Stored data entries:
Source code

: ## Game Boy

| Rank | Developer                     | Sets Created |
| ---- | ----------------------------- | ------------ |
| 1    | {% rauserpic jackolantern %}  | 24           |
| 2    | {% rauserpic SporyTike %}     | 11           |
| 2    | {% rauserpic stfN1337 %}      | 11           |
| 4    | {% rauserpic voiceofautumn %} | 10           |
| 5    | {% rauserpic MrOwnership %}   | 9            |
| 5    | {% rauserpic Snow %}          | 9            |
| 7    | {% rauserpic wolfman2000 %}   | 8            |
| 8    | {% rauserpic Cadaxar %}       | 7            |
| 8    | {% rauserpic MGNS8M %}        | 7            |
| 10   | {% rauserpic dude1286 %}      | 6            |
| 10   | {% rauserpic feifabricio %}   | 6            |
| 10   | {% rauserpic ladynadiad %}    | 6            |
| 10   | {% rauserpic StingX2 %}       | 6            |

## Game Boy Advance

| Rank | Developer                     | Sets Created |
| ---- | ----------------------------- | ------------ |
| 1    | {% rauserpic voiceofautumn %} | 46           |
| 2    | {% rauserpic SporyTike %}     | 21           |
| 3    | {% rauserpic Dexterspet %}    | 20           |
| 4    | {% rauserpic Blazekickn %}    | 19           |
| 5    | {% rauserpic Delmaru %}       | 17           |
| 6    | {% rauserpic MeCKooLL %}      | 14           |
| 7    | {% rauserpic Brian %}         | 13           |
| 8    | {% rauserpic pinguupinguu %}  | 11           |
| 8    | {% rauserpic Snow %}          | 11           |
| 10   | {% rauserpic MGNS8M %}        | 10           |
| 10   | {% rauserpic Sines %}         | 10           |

---

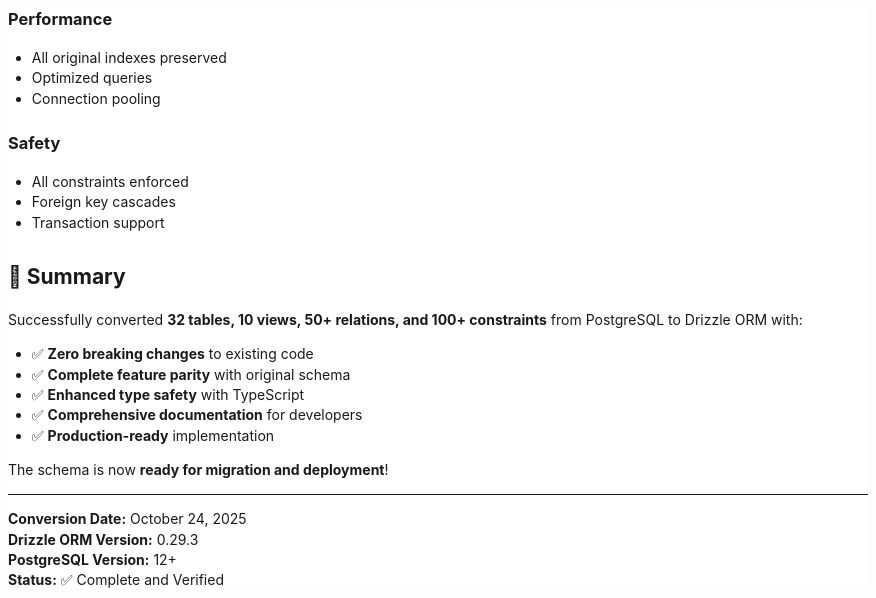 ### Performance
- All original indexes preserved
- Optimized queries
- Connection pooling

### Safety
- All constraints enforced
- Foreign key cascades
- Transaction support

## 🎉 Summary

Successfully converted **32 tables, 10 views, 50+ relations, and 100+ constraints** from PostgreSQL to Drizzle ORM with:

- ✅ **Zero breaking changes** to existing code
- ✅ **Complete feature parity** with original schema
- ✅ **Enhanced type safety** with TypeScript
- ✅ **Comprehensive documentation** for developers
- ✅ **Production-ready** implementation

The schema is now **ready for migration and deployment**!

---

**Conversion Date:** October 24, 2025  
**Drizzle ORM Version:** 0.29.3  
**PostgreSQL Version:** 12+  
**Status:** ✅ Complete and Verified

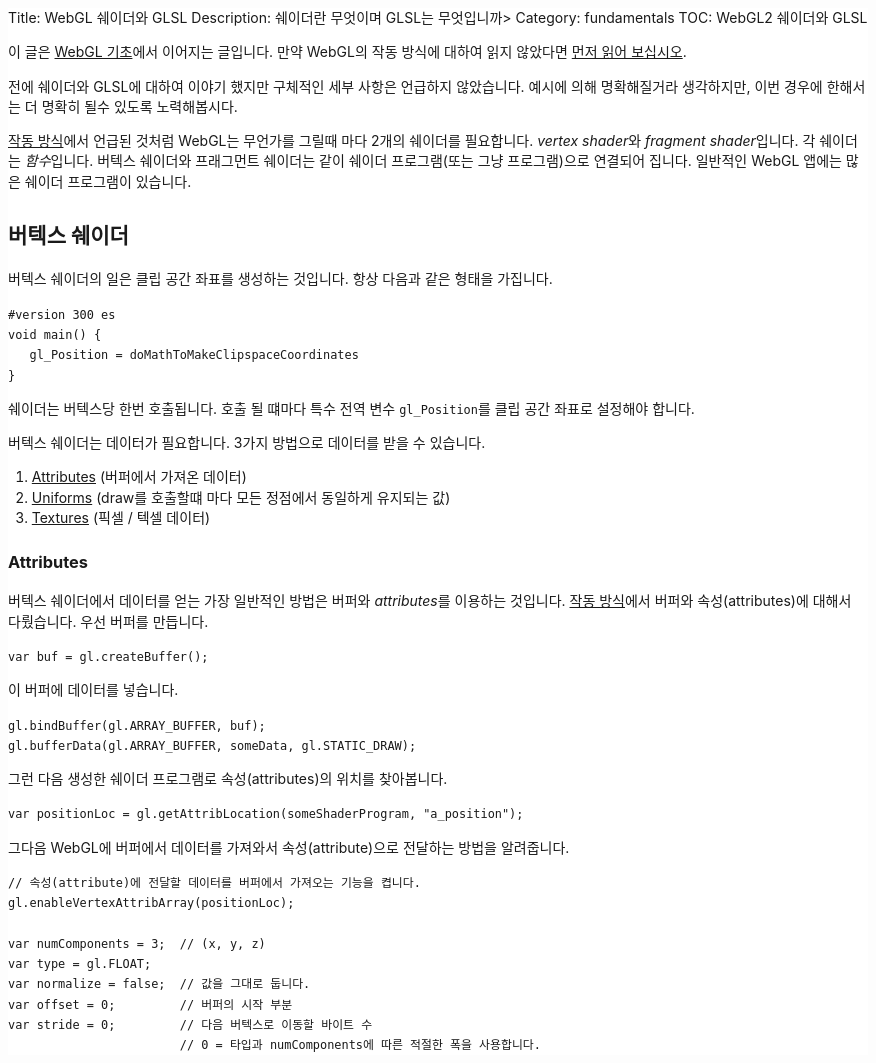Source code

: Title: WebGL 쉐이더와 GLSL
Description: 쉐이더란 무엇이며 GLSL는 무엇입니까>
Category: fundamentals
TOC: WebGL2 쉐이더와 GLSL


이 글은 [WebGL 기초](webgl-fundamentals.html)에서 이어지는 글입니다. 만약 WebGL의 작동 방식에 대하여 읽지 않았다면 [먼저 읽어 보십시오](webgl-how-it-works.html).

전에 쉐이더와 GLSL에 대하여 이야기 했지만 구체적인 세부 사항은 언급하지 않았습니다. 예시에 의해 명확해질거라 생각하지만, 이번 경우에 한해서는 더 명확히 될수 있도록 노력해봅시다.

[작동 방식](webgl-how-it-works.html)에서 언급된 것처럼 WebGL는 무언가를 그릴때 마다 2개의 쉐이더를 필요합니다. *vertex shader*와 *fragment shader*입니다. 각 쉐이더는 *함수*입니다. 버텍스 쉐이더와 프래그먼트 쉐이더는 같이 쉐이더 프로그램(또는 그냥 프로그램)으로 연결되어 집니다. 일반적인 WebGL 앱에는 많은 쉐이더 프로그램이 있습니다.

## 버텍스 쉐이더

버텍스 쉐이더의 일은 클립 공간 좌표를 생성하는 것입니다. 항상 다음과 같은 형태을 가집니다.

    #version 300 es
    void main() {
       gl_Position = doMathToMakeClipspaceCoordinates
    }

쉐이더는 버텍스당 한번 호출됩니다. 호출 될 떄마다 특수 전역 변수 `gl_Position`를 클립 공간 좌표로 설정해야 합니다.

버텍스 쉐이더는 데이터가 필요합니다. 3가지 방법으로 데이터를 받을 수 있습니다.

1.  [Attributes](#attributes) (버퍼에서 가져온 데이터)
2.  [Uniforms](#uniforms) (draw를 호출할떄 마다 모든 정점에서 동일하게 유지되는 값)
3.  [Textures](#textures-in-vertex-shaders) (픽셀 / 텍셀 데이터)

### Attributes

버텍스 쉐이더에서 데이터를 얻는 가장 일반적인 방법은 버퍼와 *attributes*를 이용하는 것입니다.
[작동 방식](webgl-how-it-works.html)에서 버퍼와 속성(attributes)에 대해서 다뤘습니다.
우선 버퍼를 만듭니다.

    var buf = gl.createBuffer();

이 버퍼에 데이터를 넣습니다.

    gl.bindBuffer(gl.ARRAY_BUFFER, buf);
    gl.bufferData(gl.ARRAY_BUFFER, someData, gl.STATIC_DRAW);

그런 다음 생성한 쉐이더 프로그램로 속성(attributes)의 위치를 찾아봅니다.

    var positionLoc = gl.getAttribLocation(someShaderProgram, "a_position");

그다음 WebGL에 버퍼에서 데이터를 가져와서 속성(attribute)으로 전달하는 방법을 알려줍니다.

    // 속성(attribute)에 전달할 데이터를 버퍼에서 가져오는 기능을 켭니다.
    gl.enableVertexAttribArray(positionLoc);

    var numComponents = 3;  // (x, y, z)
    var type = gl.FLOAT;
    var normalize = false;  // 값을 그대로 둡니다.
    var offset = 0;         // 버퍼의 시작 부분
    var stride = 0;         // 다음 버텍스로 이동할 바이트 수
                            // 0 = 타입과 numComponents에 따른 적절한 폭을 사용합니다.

==

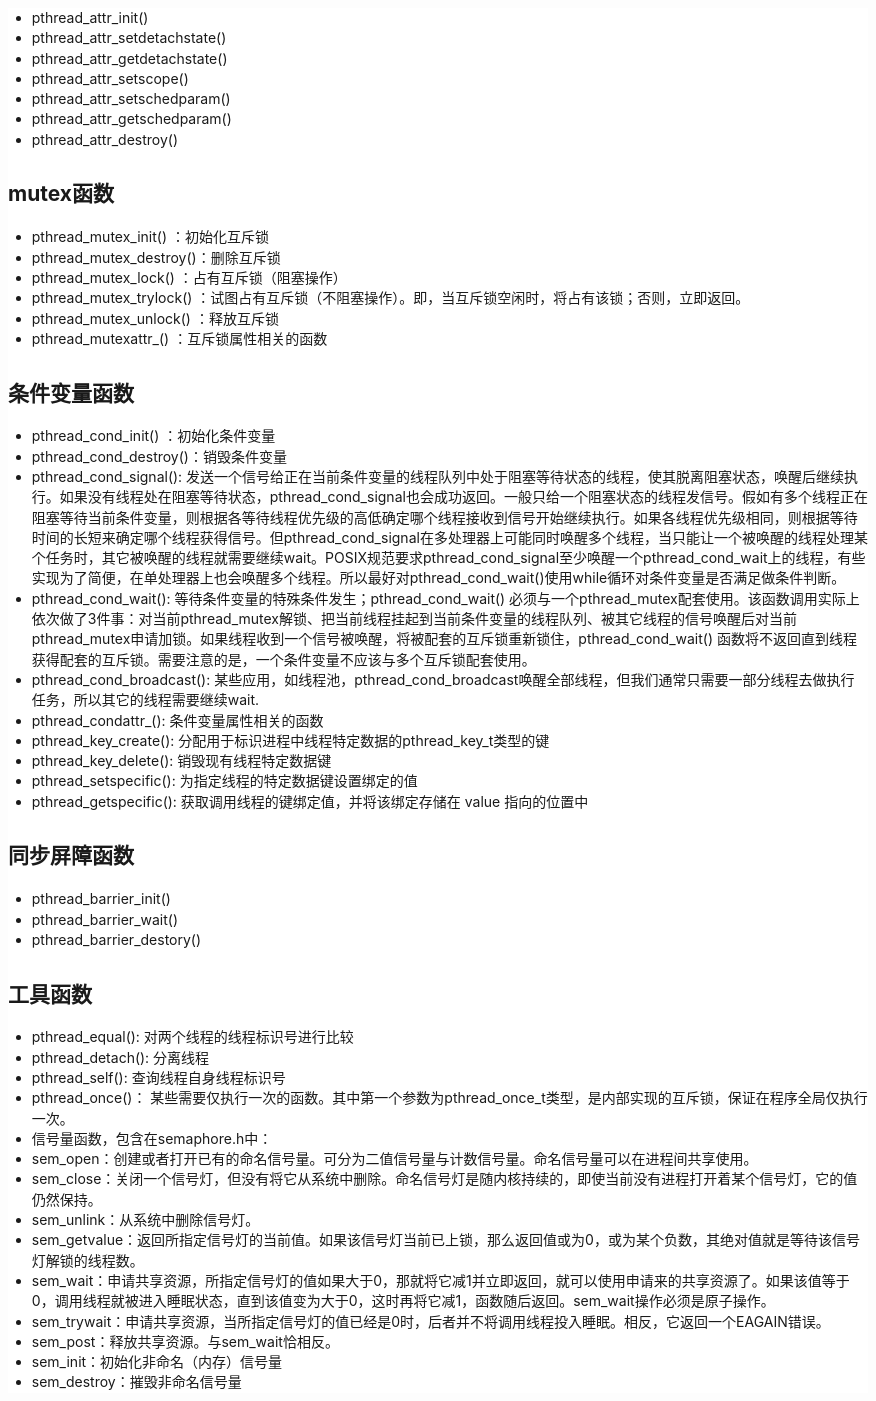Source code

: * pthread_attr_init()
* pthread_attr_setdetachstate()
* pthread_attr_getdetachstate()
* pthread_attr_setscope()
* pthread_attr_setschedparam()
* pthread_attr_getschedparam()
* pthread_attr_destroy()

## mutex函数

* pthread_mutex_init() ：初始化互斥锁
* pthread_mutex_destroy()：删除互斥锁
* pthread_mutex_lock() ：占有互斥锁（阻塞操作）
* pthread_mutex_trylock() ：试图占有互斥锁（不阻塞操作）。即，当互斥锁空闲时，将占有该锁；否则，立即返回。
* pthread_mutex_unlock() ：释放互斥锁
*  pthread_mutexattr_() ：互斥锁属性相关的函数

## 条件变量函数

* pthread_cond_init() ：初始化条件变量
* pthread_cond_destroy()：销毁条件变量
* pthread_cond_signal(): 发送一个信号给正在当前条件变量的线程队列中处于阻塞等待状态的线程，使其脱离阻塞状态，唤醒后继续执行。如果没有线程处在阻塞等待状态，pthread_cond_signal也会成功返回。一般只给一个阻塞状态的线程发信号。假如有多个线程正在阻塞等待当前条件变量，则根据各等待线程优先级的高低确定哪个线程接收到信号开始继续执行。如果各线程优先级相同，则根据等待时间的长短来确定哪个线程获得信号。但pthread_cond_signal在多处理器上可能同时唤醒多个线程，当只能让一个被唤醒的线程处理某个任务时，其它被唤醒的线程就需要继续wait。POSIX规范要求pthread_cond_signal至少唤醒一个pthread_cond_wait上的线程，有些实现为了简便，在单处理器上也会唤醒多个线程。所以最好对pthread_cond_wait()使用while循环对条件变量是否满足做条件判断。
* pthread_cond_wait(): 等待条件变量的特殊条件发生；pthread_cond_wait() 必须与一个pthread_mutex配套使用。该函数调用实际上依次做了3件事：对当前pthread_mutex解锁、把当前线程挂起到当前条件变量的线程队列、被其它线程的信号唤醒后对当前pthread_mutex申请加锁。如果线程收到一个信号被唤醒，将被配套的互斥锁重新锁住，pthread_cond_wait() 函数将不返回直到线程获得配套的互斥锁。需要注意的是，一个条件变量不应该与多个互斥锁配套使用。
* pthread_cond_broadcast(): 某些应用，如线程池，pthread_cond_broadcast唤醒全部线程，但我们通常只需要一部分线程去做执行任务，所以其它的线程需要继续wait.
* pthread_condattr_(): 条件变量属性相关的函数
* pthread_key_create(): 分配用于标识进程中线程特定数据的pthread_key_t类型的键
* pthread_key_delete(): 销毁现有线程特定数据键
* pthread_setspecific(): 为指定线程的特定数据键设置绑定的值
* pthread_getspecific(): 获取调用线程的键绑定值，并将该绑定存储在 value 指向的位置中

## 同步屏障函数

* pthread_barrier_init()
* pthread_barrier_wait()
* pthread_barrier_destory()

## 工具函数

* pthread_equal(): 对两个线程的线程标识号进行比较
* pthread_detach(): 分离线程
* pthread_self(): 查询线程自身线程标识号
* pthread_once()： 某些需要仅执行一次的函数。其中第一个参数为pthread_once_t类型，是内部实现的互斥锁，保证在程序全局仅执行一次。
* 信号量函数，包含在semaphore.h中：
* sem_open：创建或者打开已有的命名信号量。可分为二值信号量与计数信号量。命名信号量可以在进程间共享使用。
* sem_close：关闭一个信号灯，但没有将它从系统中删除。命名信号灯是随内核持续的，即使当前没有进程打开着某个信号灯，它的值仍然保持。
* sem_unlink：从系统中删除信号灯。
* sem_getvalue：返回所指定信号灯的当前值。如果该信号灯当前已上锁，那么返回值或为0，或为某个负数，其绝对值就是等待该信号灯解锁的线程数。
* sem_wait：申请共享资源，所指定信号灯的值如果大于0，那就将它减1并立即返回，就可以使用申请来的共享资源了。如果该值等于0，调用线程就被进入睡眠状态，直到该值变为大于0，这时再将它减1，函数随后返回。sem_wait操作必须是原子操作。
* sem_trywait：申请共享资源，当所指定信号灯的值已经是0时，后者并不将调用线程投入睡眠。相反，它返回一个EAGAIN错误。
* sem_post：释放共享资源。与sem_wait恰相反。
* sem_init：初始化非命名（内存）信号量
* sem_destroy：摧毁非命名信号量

(TASK ITEM) Rewrite the stretch from the line containing "Successfully converted **32" through the line containing "이 글은 [WebGL" as a Markdown table with the columns Row and Line. Put each line in its own row, skip blank lines, and leave the pictures out.

(TASK SOLUTION)
| Row | Line |
|---|---|
| 1 | Successfully converted **32 tables, 10 views, 50+ relations, and 100+ constraints** from PostgreSQL to Drizzle ORM with: |
| 2 | - ✅ **Zero breaking changes** to existing code |
| 3 | - ✅ **Complete feature parity** with original schema |
| 4 | - ✅ **Enhanced type safety** with TypeScript |
| 5 | - ✅ **Comprehensive documentation** for developers |
| 6 | - ✅ **Production-ready** implementation |
| 7 | The schema is now **ready for migration and deployment**! |
| 8 | --- |
| 9 | **Conversion Date:** October 24, 2025   |
| 10 | **Drizzle ORM Version:** 0.29.3   |
| 11 | **PostgreSQL Version:** 12+   |
| 12 | **Status:** ✅ Complete and Verified |
| 13 | Source code |
| 14 | : Title: WebGL 쉐이더와 GLSL |
| 15 | Description: 쉐이더란 무엇이며 GLSL는 무엇입니까> |
| 16 | Category: fundamentals |
| 17 | TOC: WebGL2 쉐이더와 GLSL |
| 18 | 이 글은 [WebGL 기초](webgl-fundamentals.html)에서 이어지는 글입니다. 만약 WebGL의 작동 방식에 대하여 읽지 않았다면 [먼저 읽어 보십시오](webgl-how-it-works.html). |